- [Dataset entries]:

"""

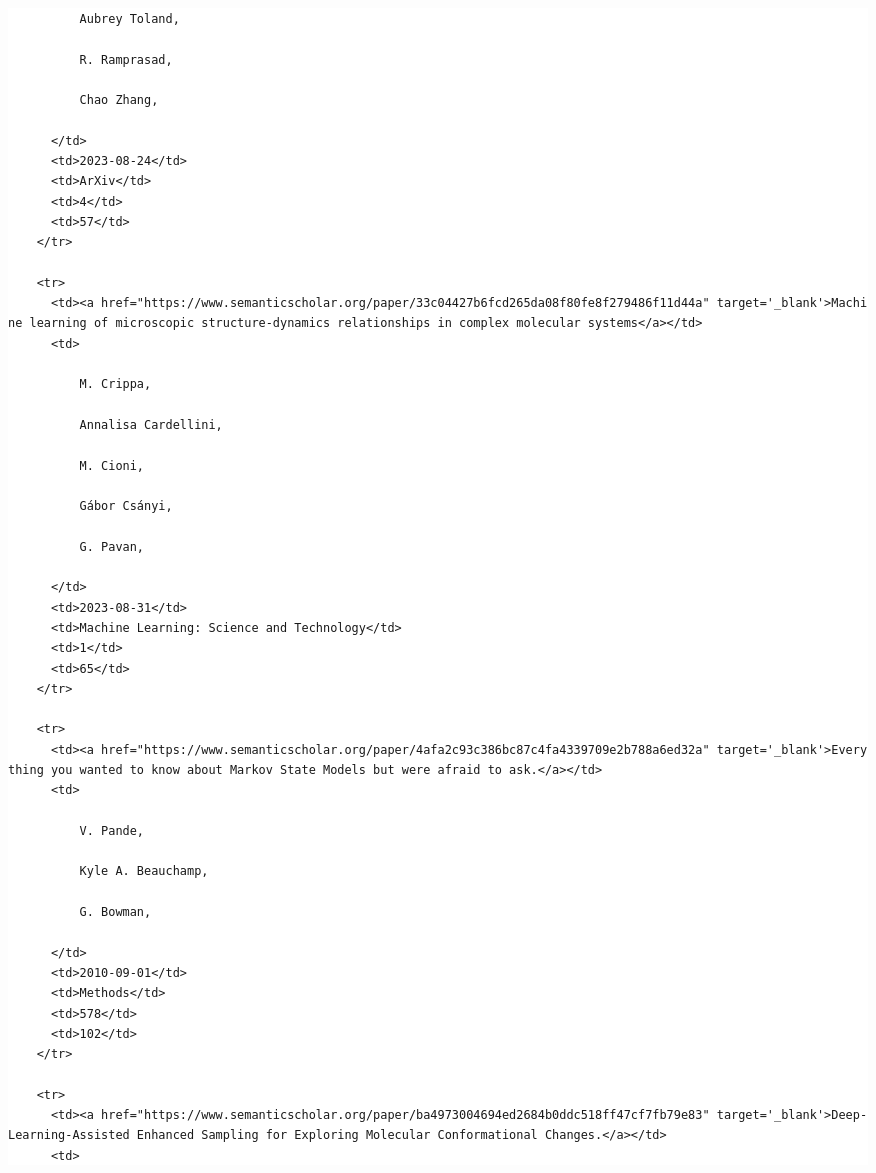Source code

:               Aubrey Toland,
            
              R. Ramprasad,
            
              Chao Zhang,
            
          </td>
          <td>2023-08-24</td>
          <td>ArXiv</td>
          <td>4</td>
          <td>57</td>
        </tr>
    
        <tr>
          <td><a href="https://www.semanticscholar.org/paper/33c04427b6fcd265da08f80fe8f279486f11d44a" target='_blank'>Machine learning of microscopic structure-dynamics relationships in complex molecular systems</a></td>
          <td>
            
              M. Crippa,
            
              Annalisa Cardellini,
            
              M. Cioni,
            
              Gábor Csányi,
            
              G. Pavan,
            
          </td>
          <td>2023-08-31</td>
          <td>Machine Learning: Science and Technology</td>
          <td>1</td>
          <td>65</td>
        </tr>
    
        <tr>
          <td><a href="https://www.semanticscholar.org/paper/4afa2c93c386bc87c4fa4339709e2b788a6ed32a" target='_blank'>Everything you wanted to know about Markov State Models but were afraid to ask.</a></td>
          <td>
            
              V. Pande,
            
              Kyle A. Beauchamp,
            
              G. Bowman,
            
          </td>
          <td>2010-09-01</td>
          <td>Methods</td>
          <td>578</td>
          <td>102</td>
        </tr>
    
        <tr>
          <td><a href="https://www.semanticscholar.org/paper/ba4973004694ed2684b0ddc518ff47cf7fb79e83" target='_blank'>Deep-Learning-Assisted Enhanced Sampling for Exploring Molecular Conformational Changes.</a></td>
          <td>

"""

- [PROBLEM REQUIREMENTS]: Return each line of the records that contains the string "Machine". Only lines with matching uppercase and lowercase letters count.

- [WRITTEN REPLY]:
          <td><a href="https://www.semanticscholar.org/paper/33c04427b6fcd265da08f80fe8f279486f11d44a" target='_blank'>Machine learning of microscopic structure-dynamics relationships in complex molecular systems</a></td>
          <td>Machine Learning: Science and Technology</td>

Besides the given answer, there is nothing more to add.